Certainly people became involved with the open access movement for different reasons and, perhaps, having different priorities, so I'm not sure that it actually makes sense to talk about the "initial goals of the movement". But when I referred to initial goals I was thinking about some of the early definitions that focused on immediate availability of the published version of the article, with no subscription barriers and the ability to reuse the material for any purpose -- these, it seems to me, are the principles inherent in the original BBB declarations. In addition, many of the early OA advocates talked about a complete revolution in how scholarly publishing is funded and some openly called for a complete end to the subscription based system, claiming that publishers had a moral responsibility to "free" their literature. Many librarians viewed OA as a means of eliminating or reducing what many saw as unfair pricing policies. This was the rhetoric that freaked out so many of the publishers.

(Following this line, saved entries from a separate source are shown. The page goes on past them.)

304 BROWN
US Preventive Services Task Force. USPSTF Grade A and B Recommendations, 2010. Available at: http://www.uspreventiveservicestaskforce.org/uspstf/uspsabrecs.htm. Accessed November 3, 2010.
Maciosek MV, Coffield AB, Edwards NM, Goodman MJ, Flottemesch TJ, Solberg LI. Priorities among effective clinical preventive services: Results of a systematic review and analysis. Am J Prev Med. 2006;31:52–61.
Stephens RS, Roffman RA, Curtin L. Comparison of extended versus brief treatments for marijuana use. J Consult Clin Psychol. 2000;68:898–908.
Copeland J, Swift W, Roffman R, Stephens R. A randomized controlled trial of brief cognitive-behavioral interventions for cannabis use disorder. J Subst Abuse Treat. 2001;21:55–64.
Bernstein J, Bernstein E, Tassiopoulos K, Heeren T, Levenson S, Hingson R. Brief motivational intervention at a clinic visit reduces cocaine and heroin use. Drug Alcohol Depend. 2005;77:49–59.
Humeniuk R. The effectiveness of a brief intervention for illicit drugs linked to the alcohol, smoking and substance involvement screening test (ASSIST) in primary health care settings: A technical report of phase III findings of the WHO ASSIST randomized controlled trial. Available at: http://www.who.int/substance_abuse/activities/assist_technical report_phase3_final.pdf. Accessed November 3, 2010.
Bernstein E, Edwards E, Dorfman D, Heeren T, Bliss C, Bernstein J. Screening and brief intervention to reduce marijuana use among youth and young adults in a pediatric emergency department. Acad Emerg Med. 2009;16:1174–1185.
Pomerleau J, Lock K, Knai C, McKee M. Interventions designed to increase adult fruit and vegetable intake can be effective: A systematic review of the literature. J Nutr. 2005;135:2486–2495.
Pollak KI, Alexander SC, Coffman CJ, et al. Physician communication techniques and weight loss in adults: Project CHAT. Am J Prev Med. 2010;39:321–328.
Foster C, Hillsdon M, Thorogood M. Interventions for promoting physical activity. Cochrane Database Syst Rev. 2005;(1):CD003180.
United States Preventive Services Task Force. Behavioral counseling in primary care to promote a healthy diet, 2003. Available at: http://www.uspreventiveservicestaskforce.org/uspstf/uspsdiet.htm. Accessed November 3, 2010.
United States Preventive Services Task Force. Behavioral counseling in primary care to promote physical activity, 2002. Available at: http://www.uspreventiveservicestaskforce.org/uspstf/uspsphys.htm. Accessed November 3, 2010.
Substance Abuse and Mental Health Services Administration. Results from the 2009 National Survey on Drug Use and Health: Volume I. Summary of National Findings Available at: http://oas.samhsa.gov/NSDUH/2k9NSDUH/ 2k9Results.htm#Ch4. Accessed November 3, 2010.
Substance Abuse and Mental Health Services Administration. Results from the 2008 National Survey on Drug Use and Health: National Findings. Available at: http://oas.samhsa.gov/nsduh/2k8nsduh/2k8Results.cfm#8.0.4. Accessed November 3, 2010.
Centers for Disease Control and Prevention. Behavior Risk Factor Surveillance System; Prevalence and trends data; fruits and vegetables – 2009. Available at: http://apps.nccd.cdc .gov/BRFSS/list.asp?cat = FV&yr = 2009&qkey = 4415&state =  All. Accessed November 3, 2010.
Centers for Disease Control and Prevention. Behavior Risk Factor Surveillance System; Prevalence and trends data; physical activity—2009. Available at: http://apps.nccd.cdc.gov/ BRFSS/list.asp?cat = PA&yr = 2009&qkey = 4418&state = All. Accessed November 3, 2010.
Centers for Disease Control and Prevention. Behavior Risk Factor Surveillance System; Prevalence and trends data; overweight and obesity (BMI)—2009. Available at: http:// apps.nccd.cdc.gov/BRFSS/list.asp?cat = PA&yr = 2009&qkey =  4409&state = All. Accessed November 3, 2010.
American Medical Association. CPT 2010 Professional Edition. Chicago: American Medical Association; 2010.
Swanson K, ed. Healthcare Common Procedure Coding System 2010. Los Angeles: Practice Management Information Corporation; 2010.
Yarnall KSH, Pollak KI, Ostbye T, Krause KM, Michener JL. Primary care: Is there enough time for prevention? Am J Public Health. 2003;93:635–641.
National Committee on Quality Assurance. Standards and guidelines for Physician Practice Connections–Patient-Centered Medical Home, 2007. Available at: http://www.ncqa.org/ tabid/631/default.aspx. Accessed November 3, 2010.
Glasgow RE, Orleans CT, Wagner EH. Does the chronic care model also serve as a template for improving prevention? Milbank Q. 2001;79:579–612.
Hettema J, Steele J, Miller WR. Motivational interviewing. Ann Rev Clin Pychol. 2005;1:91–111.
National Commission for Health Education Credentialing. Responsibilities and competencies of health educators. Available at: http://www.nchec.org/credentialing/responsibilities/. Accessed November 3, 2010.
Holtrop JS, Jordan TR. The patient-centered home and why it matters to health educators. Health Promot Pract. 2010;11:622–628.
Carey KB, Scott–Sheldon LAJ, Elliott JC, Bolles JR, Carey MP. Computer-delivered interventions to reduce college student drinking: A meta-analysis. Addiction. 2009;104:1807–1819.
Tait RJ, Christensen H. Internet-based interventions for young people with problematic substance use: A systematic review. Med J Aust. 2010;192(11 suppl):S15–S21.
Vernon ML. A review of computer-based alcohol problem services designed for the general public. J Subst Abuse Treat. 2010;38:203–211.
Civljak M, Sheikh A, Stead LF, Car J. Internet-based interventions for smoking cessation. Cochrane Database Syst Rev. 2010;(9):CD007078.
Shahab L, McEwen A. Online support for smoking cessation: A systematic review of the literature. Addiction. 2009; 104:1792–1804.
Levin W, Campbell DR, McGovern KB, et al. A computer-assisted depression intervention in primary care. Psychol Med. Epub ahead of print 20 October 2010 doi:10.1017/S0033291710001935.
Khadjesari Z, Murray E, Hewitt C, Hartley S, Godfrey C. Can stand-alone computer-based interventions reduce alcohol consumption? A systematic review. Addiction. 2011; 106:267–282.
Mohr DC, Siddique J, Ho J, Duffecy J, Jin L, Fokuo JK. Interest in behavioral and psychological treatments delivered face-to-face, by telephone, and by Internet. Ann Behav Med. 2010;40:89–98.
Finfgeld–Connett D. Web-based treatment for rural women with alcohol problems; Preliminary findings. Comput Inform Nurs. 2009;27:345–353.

NIH was careful to call its proposal "public access" to distinguish it from "open access" as understood in the way that I've just described it. The policy does not provide immediate access, it does not provide access to the final version, it does not automatically provide for reuse in any format, and it does not appear to have dramatically weakened the existing system of scholarly publishing.
As Suber says, it does indeed make a great number of articles freely available after an embargo period, but I wouldn't call that one of the initial goals of the movement. (And, it is also important to note that of the 80,000 articles per year that will be affected, many of them would have been made freely available after six months or a year anyway because they are published in society journals that already have such policies in place. I haven't seen an analysis that shows what portion of the 80,000 would not have become available under existing journal policies).
Suber suggests, in the January 2 issue of SOAN, that one of the next goals should be shrinking the embargo period. However, proponents of the NIH policy pointed out frequently that publishers should not be concerned about the policy's impact on subscriptions because of the embargo. They claimed that the argument of the publishers that the policy threatened the viability of their journals was just a smokescreen because there was no evidence that libraries would engage in wholesale cancellations as long as the embargo was in place. If OA advocates now set their sights on eliminating the embargo, aren't they opening themselves up to the charge of arguing in bad faith? Wouldn't that justify the publishers' concerns that OA advocates were not being honest, but were merely using the NIH policy as an important stepping-stone on the way towards immediate open access?
Making the NIH public access policy mandatory is indeed a huge achievement, and those people who have worked very hard to get there should be rightfully pleased with their success. But what comes next? And will the arguments that will be used to advocate for the next set of goals be consistent with the arguments that were used to defend and advocate for the NIH policy?